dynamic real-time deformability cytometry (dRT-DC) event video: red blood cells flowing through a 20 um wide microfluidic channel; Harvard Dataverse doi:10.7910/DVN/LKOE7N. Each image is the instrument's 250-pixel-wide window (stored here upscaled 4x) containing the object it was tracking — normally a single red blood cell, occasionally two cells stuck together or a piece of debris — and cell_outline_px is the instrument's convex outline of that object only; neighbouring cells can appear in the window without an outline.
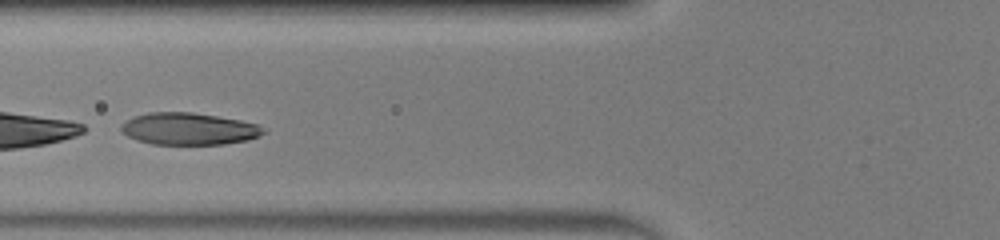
{"species": "human", "species_latin": "Homo sapiens", "temperature_condition": "warm", "stored_images_in_passage": 41, "segment_of_instrument_passage": [2, 2], "camera_frame_rate_fps": 3000, "um_per_image_px": 0.085, "donor": {"sex": "male"}, "frame": {"image": 1, "passage_image": 12, "time_ms": 3.667, "image_size_px": [1000, 240], "cell_outline_px": [[268, 132], [260, 136], [248, 140], [224, 144], [152, 144], [136, 140], [128, 136], [120, 128], [120, 124], [124, 120], [132, 116], [148, 112], [192, 112], [240, 120], [256, 124], [264, 128]], "centroid_in_image_um": [16.03, 10.94], "position_along_channel_um": 109.8, "area_um2": 26.76}}
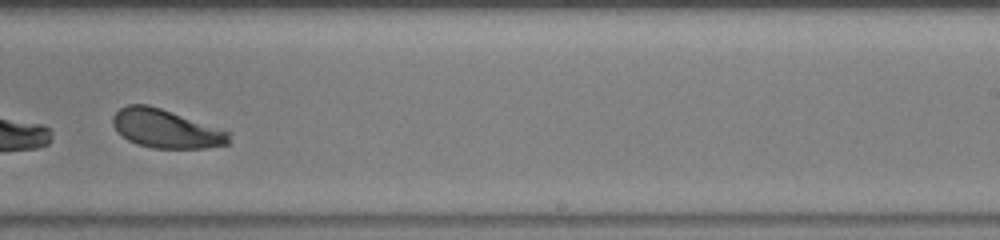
{"frame": {"image": 2, "passage_image": 24, "time_ms": 7.667, "image_size_px": [1000, 240], "cell_outline_px": [[232, 132], [228, 144], [204, 148], [152, 148], [136, 144], [128, 140], [116, 132], [112, 124], [112, 116], [120, 108], [128, 104], [148, 104]], "centroid_in_image_um": [14.08, 10.94], "position_along_channel_um": 274.9, "area_um2": 26.24}}
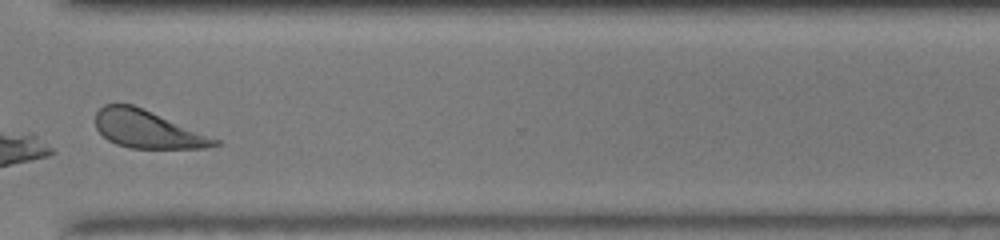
{"frame": {"image": 3, "passage_image": 30, "time_ms": 9.667, "image_size_px": [1000, 240], "cell_outline_px": [[220, 144], [204, 148], [128, 148], [116, 144], [108, 140], [96, 128], [96, 112], [104, 104], [132, 104], [220, 140]], "centroid_in_image_um": [12.5, 10.99], "position_along_channel_um": 358.1, "area_um2": 25.78}}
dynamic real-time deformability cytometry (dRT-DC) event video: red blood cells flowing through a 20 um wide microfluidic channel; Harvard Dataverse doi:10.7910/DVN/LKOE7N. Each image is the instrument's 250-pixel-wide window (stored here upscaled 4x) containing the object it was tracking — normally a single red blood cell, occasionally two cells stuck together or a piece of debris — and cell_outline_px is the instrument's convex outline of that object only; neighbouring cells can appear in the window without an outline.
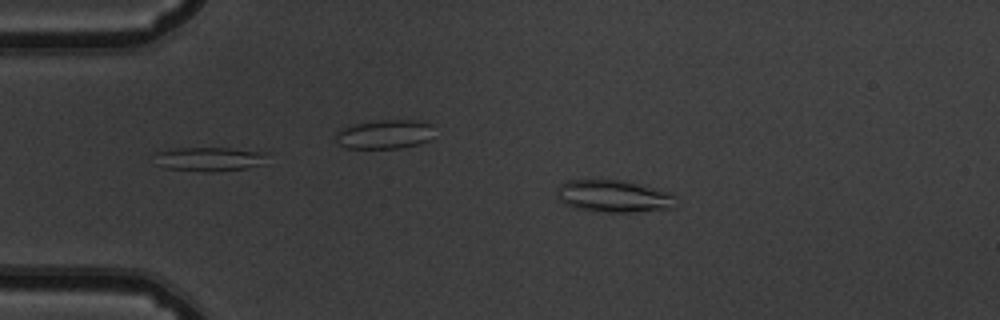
{"species": "common noctule bat (a hibernating species)", "species_latin": "Nyctalus noctula", "temperature_condition": "warm", "stored_images_in_passage": 53, "camera_frame_rate_fps": 3000, "um_per_image_px": 0.085, "animal": {"sex": "male", "body_mass_g": 19.5, "forearm_length_mm": 54.6}, "frame": {"image": 1, "passage_image": 10, "time_ms": 3.0, "image_size_px": [1000, 320], "cell_outline_px": [[680, 200], [676, 208], [628, 212], [600, 212], [572, 208], [564, 204], [556, 196], [556, 188], [560, 184], [568, 180], [624, 180], [668, 192], [676, 196]], "centroid_in_image_um": [52.17, 16.69], "position_along_channel_um": 32.8, "area_um2": 22.77}}
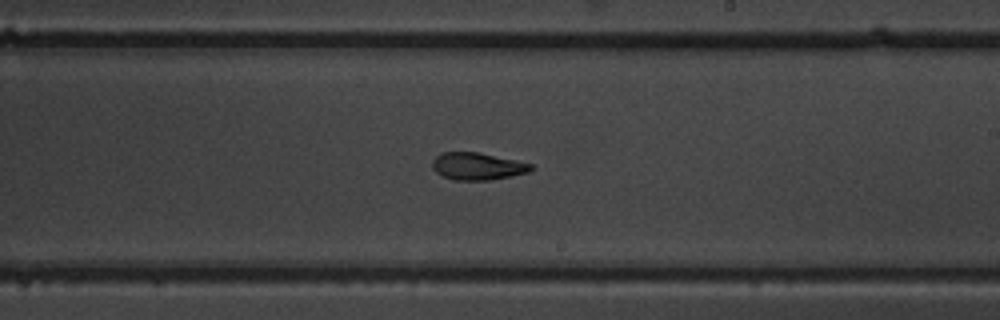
{"frame": {"image": 2, "passage_image": 31, "time_ms": 10.0, "image_size_px": [1000, 320], "cell_outline_px": [[536, 168], [528, 172], [512, 176], [492, 180], [456, 180], [444, 176], [436, 172], [432, 168], [432, 160], [440, 152], [480, 152], [532, 164]], "centroid_in_image_um": [40.59, 14.13], "position_along_channel_um": 248.4, "area_um2": 15.78}}
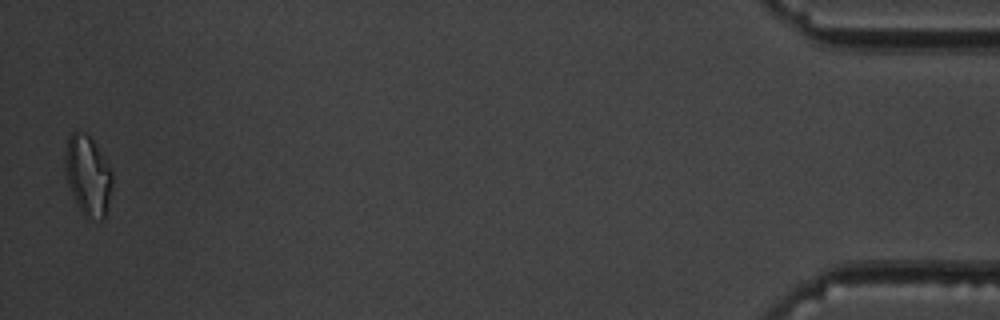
{"frame": {"image": 3, "passage_image": 52, "time_ms": 17.0, "image_size_px": [1000, 320], "cell_outline_px": [[112, 188], [104, 220], [100, 220], [84, 216], [76, 204], [68, 184], [64, 172], [64, 160], [68, 136], [72, 132], [84, 132], [92, 140], [112, 172]], "centroid_in_image_um": [7.45, 14.95], "position_along_channel_um": 427.8, "area_um2": 21.85}, "authors_computed_cell_mechanics": {"area_um2": 17.1088, "velocity_mm_per_s": 3.8059, "shape_relaxation_time_tau1_ms": null, "shape_relaxation_time_tau2_ms": 1.3986, "deformation_change_tau1": null, "deformation_change_tau2": 0.0773}}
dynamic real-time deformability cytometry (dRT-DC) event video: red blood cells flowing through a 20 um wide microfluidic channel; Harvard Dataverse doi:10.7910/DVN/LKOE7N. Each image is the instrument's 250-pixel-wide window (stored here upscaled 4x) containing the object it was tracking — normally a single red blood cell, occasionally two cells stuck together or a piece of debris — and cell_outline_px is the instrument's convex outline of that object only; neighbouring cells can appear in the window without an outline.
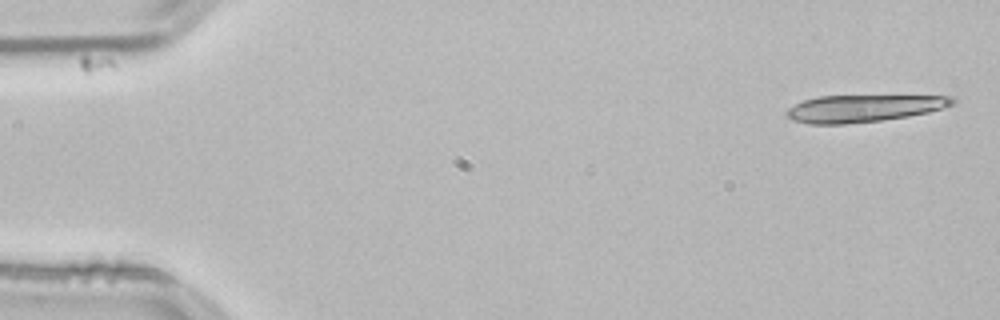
{"species": "common noctule bat (a hibernating species)", "species_latin": "Nyctalus noctula", "temperature_condition": "room temperature", "stored_images_in_passage": 16, "camera_frame_rate_fps": 3000, "um_per_image_px": 0.085, "animal": {"sex": "male", "body_mass_g": 21.5, "forearm_length_mm": 52.0}, "frame": {"image": 1, "passage_image": 1, "time_ms": 0.0, "image_size_px": [1000, 320], "cell_outline_px": [[956, 100], [952, 104], [928, 112], [908, 116], [880, 120], [844, 124], [808, 124], [792, 120], [784, 112], [788, 108], [804, 100], [820, 96], [956, 96]], "centroid_in_image_um": [73.37, 9.21], "position_along_channel_um": 11.6, "area_um2": 25.95}}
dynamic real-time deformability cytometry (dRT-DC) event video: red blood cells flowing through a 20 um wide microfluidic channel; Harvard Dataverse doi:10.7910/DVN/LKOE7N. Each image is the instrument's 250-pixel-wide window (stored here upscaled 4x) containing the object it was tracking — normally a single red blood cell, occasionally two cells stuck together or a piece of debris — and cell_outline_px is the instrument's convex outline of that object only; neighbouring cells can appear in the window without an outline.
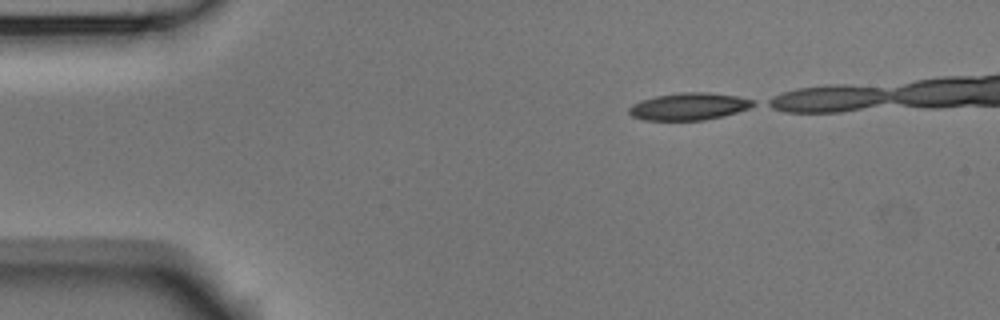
..............................
* Brief
Copy the material above in full and exactly, skipping pictures.

* Written response
dynamic real-time deformability cytometry (dRT-DC) event video: red blood cells flowing through a 20 um wide microfluidic channel; Harvard Dataverse doi:10.7910/DVN/LKOE7N. Each image is the instrument's 250-pixel-wide window (stored here upscaled 4x) containing the object it was tracking — normally a single red blood cell, occasionally two cells stuck together or a piece of debris — and cell_outline_px is the instrument's convex outline of that object only; neighbouring cells can appear in the window without an outline.
{"species": "human", "species_latin": "Homo sapiens", "temperature_condition": "warm", "stored_images_in_passage": 41, "segment_of_instrument_passage": [2, 2], "camera_frame_rate_fps": 3000, "um_per_image_px": 0.085, "donor": {"sex": "male"}, "frame": {"image": 1, "passage_image": 12, "time_ms": 3.667, "image_size_px": [1000, 240], "cell_outline_px": [[268, 132], [260, 136], [248, 140], [224, 144], [152, 144], [136, 140], [128, 136], [120, 128], [120, 124], [124, 120], [132, 116], [148, 112], [192, 112], [240, 120], [256, 124], [264, 128]], "centroid_in_image_um": [16.03, 10.94], "position_along_channel_um": 109.8, "area_um2": 26.76}}
{"frame": {"image": 2, "passage_image": 24, "time_ms": 7.667, "image_size_px": [1000, 240], "cell_outline_px": [[232, 132], [228, 144], [204, 148], [152, 148], [136, 144], [128, 140], [116, 132], [112, 124], [112, 116], [120, 108], [128, 104], [148, 104]], "centroid_in_image_um": [14.08, 10.94], "position_along_channel_um": 274.9, "area_um2": 26.24}}
{"frame": {"image": 3, "passage_image": 30, "time_ms": 9.667, "image_size_px": [1000, 240], "cell_outline_px": [[220, 144], [204, 148], [128, 148], [116, 144], [108, 140], [96, 128], [96, 112], [104, 104], [132, 104], [220, 140]], "centroid_in_image_um": [12.5, 10.99], "position_along_channel_um": 358.1, "area_um2": 25.78}}
dynamic real-time deformability cytometry (dRT-DC) event video: red blood cells flowing through a 20 um wide microfluidic channel; Harvard Dataverse doi:10.7910/DVN/LKOE7N. Each image is the instrument's 250-pixel-wide window (stored here upscaled 4x) containing the object it was tracking — normally a single red blood cell, occasionally two cells stuck together or a piece of debris — and cell_outline_px is the instrument's convex outline of that object only; neighbouring cells can appear in the window without an outline.
{"species": "common noctule bat (a hibernating species)", "species_latin": "Nyctalus noctula", "temperature_condition": "warm", "stored_images_in_passage": 53, "camera_frame_rate_fps": 3000, "um_per_image_px": 0.085, "animal": {"sex": "male", "body_mass_g": 19.5, "forearm_length_mm": 54.6}, "frame": {"image": 1, "passage_image": 10, "time_ms": 3.0, "image_size_px": [1000, 320], "cell_outline_px": [[680, 200], [676, 208], [628, 212], [600, 212], [572, 208], [564, 204], [556, 196], [556, 188], [560, 184], [568, 180], [624, 180], [668, 192], [676, 196]], "centroid_in_image_um": [52.17, 16.69], "position_along_channel_um": 32.8, "area_um2": 22.77}}
{"frame": {"image": 2, "passage_image": 31, "time_ms": 10.0, "image_size_px": [1000, 320], "cell_outline_px": [[536, 168], [528, 172], [512, 176], [492, 180], [456, 180], [444, 176], [436, 172], [432, 168], [432, 160], [440, 152], [480, 152], [532, 164]], "centroid_in_image_um": [40.59, 14.13], "position_along_channel_um": 248.4, "area_um2": 15.78}}
{"frame": {"image": 3, "passage_image": 52, "time_ms": 17.0, "image_size_px": [1000, 320], "cell_outline_px": [[112, 188], [104, 220], [100, 220], [84, 216], [76, 204], [68, 184], [64, 172], [64, 160], [68, 136], [72, 132], [84, 132], [92, 140], [112, 172]], "centroid_in_image_um": [7.45, 14.95], "position_along_channel_um": 427.8, "area_um2": 21.85}, "authors_computed_cell_mechanics": {"area_um2": 17.1088, "velocity_mm_per_s": 3.8059, "shape_relaxation_time_tau1_ms": null, "shape_relaxation_time_tau2_ms": 1.3986, "deformation_change_tau1": null, "deformation_change_tau2": 0.0773}}
dynamic real-time deformability cytometry (dRT-DC) event video: red blood cells flowing through a 20 um wide microfluidic channel; Harvard Dataverse doi:10.7910/DVN/LKOE7N. Each image is the instrument's 250-pixel-wide window (stored here upscaled 4x) containing the object it was tracking — normally a single red blood cell, occasionally two cells stuck together or a piece of debris — and cell_outline_px is the instrument's convex outline of that object only; neighbouring cells can appear in the window without an outline.
{"species": "common noctule bat (a hibernating species)", "species_latin": "Nyctalus noctula", "temperature_condition": "room temperature", "stored_images_in_passage": 16, "camera_frame_rate_fps": 3000, "um_per_image_px": 0.085, "animal": {"sex": "male", "body_mass_g": 21.5, "forearm_length_mm": 52.0}, "frame": {"image": 1, "passage_image": 1, "time_ms": 0.0, "image_size_px": [1000, 320], "cell_outline_px": [[956, 100], [952, 104], [928, 112], [908, 116], [880, 120], [844, 124], [808, 124], [792, 120], [784, 112], [788, 108], [804, 100], [820, 96], [956, 96]], "centroid_in_image_um": [73.37, 9.21], "position_along_channel_um": 11.6, "area_um2": 25.95}}
dynamic real-time deformability cytometry (dRT-DC) event video: red blood cells flowing through a 20 um wide microfluidic channel; Harvard Dataverse doi:10.7910/DVN/LKOE7N. Each image is the instrument's 250-pixel-wide window (stored here upscaled 4x) containing the object it was tracking — normally a single red blood cell, occasionally two cells stuck together or a piece of debris — and cell_outline_px is the instrument's convex outline of that object only; neighbouring cells can appear in the window without an outline.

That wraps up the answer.